## Your goal
Arrange the lines between the one holding "所以说就这个事儿上哈，我断定驼驼他不是真少，那他分事儿" and the one holding "de temperaturas baixas.", inclusive, as a JSON list of strings with one string per line. Skip blank lines and leave the picture markers out of the answer.

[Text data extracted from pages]
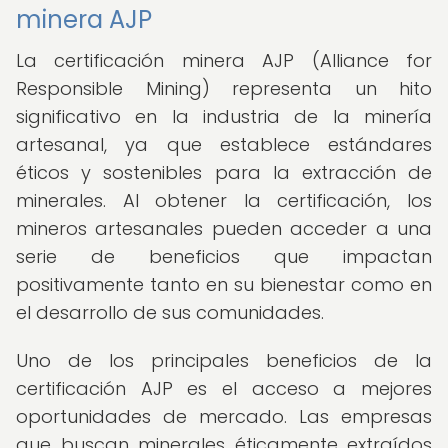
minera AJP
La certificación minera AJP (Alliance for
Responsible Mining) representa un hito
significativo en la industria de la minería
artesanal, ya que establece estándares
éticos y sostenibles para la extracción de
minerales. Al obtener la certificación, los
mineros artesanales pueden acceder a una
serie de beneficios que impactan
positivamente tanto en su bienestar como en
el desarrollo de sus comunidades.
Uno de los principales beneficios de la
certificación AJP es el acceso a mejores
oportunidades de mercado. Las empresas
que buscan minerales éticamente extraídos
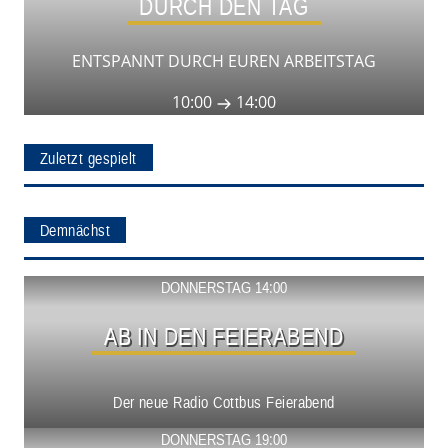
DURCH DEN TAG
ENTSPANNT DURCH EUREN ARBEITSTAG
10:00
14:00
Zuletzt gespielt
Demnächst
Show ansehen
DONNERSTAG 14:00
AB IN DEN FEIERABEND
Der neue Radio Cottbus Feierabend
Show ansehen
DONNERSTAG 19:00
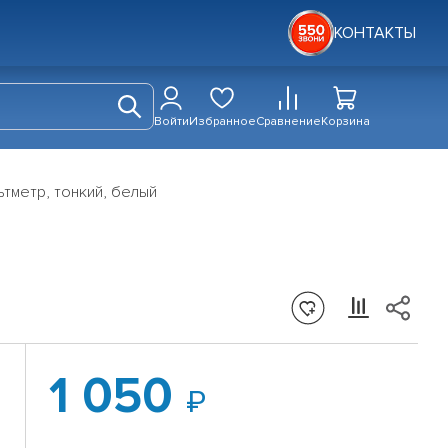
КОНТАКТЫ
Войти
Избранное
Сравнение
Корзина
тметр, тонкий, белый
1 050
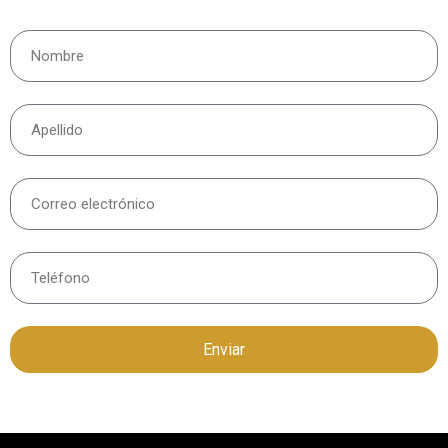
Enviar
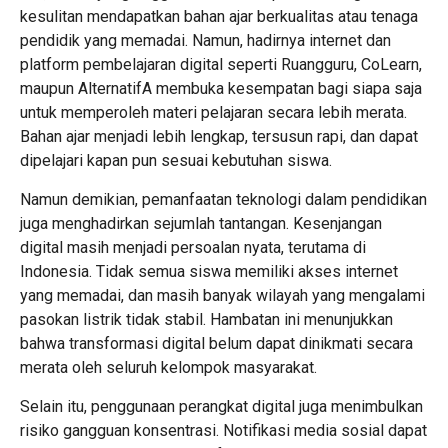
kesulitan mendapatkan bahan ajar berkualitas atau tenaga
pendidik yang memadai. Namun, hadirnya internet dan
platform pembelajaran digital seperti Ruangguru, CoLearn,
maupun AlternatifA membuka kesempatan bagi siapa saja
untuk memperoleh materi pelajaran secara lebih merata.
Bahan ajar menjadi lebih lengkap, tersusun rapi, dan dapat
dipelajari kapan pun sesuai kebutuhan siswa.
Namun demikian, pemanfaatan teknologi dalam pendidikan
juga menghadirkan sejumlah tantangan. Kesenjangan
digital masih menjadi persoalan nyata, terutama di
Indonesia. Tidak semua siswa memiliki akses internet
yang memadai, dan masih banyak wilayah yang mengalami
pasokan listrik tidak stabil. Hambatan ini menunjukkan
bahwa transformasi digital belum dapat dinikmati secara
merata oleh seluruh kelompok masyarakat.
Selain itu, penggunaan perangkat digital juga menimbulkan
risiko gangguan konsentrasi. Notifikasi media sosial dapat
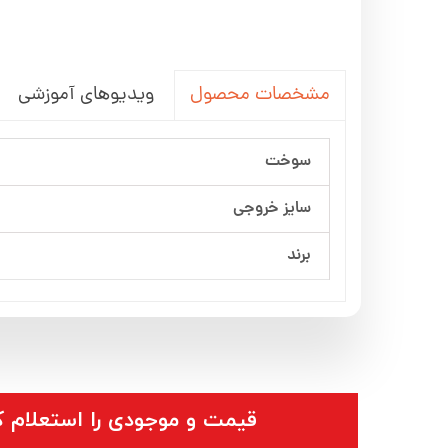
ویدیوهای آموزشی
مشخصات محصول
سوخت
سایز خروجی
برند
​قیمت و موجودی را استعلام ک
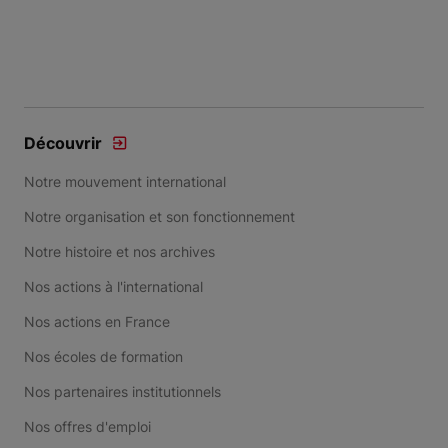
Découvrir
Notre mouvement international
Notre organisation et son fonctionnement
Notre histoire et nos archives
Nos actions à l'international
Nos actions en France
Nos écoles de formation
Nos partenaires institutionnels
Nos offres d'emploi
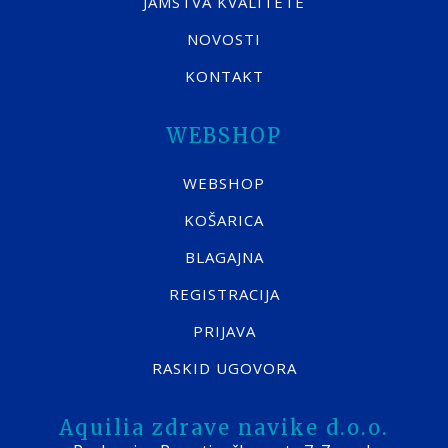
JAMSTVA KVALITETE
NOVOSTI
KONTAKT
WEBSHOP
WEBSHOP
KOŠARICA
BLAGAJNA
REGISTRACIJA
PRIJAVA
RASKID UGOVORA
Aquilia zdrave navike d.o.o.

--

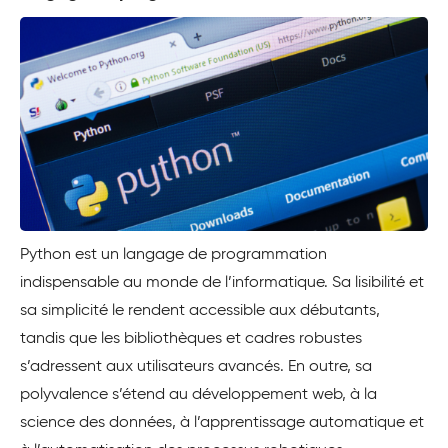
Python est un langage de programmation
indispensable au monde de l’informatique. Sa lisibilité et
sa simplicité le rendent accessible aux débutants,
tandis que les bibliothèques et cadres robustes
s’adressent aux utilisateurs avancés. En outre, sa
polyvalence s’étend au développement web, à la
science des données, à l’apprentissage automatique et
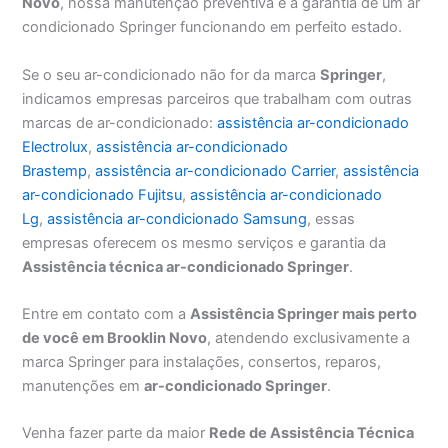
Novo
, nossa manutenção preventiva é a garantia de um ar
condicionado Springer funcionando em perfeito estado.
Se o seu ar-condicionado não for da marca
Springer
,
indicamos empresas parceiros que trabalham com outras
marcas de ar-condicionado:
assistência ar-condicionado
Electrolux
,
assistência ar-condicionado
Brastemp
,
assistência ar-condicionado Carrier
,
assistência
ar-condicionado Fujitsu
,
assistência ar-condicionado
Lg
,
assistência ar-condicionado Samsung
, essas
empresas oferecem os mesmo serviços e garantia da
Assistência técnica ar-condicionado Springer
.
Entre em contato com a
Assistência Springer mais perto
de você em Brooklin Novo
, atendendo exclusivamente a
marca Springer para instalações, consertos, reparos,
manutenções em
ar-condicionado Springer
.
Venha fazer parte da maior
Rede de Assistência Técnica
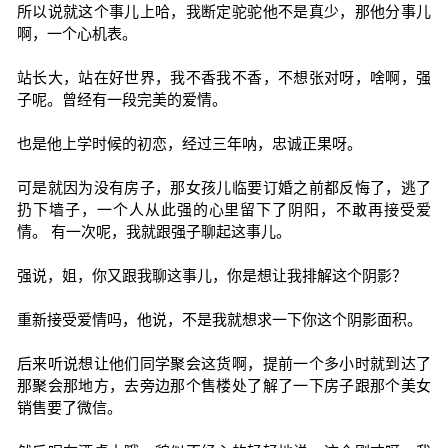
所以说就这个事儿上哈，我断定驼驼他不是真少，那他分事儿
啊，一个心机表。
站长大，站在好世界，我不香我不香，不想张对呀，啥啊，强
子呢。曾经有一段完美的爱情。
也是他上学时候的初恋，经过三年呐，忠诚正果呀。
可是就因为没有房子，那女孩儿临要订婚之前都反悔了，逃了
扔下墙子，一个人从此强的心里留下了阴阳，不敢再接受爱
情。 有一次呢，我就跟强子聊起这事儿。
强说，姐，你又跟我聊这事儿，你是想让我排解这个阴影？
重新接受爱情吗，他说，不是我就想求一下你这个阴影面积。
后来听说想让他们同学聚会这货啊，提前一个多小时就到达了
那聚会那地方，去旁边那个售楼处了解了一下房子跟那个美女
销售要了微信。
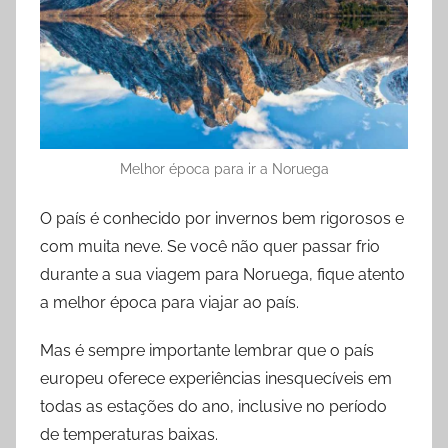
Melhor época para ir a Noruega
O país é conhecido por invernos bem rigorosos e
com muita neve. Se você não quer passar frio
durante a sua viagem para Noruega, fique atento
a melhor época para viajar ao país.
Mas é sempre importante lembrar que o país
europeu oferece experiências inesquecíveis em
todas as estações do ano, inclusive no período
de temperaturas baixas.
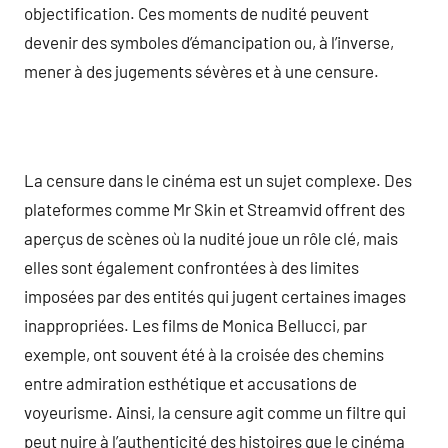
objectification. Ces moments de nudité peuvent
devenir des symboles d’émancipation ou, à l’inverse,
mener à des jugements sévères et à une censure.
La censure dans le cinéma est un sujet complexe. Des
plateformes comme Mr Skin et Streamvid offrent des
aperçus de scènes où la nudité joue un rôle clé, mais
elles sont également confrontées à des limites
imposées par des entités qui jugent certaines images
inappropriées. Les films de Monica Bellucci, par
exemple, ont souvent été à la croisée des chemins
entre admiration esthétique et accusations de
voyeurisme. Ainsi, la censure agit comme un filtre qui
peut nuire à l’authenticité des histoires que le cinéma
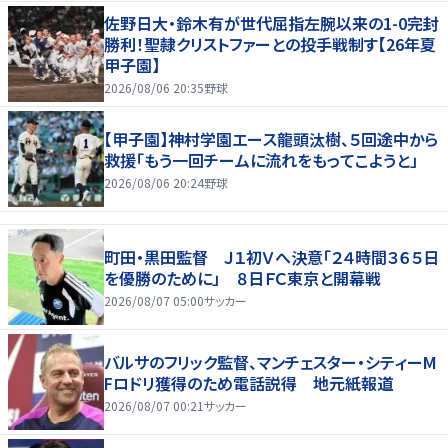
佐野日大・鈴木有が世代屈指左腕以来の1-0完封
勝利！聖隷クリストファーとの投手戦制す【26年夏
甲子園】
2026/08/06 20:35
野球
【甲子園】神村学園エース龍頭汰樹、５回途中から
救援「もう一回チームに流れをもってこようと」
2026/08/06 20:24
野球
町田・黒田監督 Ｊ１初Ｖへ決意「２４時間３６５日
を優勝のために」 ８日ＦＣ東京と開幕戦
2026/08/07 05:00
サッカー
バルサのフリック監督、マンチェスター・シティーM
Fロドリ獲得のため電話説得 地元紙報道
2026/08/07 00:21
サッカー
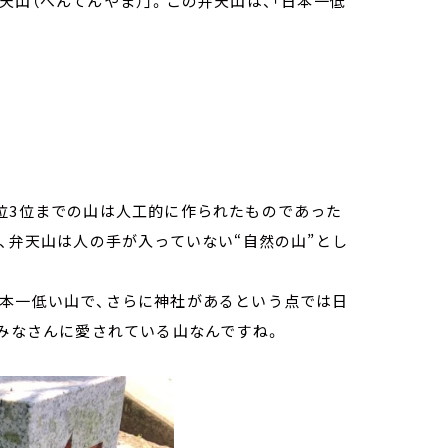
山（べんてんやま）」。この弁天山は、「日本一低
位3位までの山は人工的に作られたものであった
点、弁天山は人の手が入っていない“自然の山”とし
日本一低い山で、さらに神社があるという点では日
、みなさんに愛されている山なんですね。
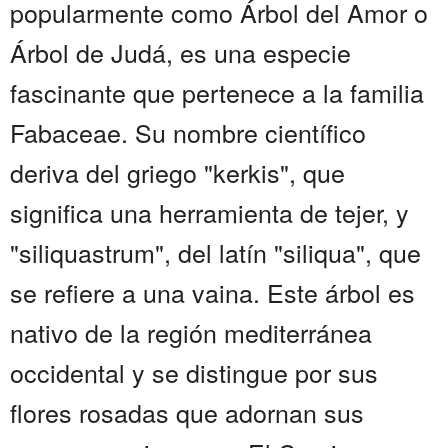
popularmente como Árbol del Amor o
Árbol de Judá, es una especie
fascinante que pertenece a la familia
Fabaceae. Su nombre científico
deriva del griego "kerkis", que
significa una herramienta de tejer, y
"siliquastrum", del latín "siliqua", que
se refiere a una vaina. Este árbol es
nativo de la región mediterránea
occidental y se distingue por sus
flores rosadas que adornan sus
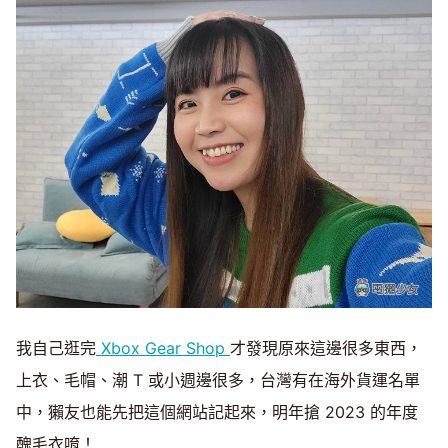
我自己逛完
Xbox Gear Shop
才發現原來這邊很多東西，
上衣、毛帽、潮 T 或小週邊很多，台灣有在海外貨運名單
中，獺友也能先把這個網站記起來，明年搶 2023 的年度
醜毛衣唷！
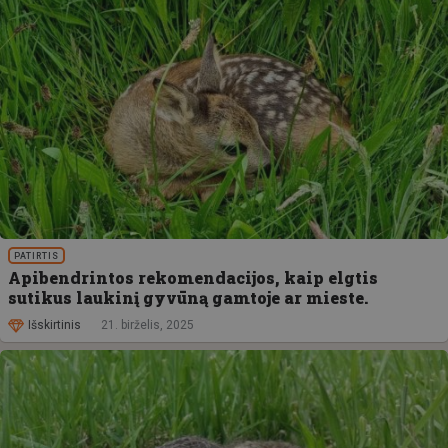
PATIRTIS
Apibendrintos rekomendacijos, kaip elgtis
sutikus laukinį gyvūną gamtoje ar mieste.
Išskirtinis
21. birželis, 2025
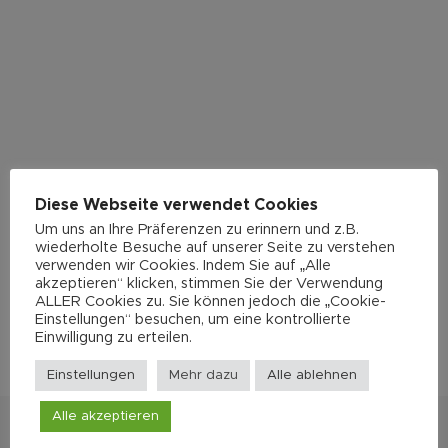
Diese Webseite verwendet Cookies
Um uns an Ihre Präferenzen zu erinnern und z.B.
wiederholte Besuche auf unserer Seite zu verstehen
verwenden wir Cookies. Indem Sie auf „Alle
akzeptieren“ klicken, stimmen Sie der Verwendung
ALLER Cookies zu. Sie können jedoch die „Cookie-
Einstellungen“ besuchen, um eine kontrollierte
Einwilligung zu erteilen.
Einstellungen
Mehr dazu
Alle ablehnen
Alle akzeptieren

## Written response
[
  "所以说就这个事儿上哈，我断定驼驼他不是真少，那他分事儿",
  "啊，一个心机表。",
  "站长大，站在好世界，我不香我不香，不想张对呀，啥啊，强",
  "子呢。曾经有一段完美的爱情。",
  "也是他上学时候的初恋，经过三年呐，忠诚正果呀。",
  "可是就因为没有房子，那女孩儿临要订婚之前都反悔了，逃了",
  "扔下墙子，一个人从此强的心里留下了阴阳，不敢再接受爱",
  "情。 有一次呢，我就跟强子聊起这事儿。",
  "强说，姐，你又跟我聊这事儿，你是想让我排解这个阴影？",
  "重新接受爱情吗，他说，不是我就想求一下你这个阴影面积。",
  "后来听说想让他们同学聚会这货啊，提前一个多小时就到达了",
  "那聚会那地方，去旁边那个售楼处了解了一下房子跟那个美女",
  "销售要了微信。",
  "Melhor época para ir a Noruega",
  "O país é conhecido por invernos bem rigorosos e",
  "com muita neve. Se você não quer passar frio",
  "durante a sua viagem para Noruega, fique atento",
  "a melhor época para viajar ao país.",
  "Mas é sempre importante lembrar que o país",
  "europeu oferece experiências inesquecíveis em",
  "todas as estações do ano, inclusive no período",
  "de temperaturas baixas."
]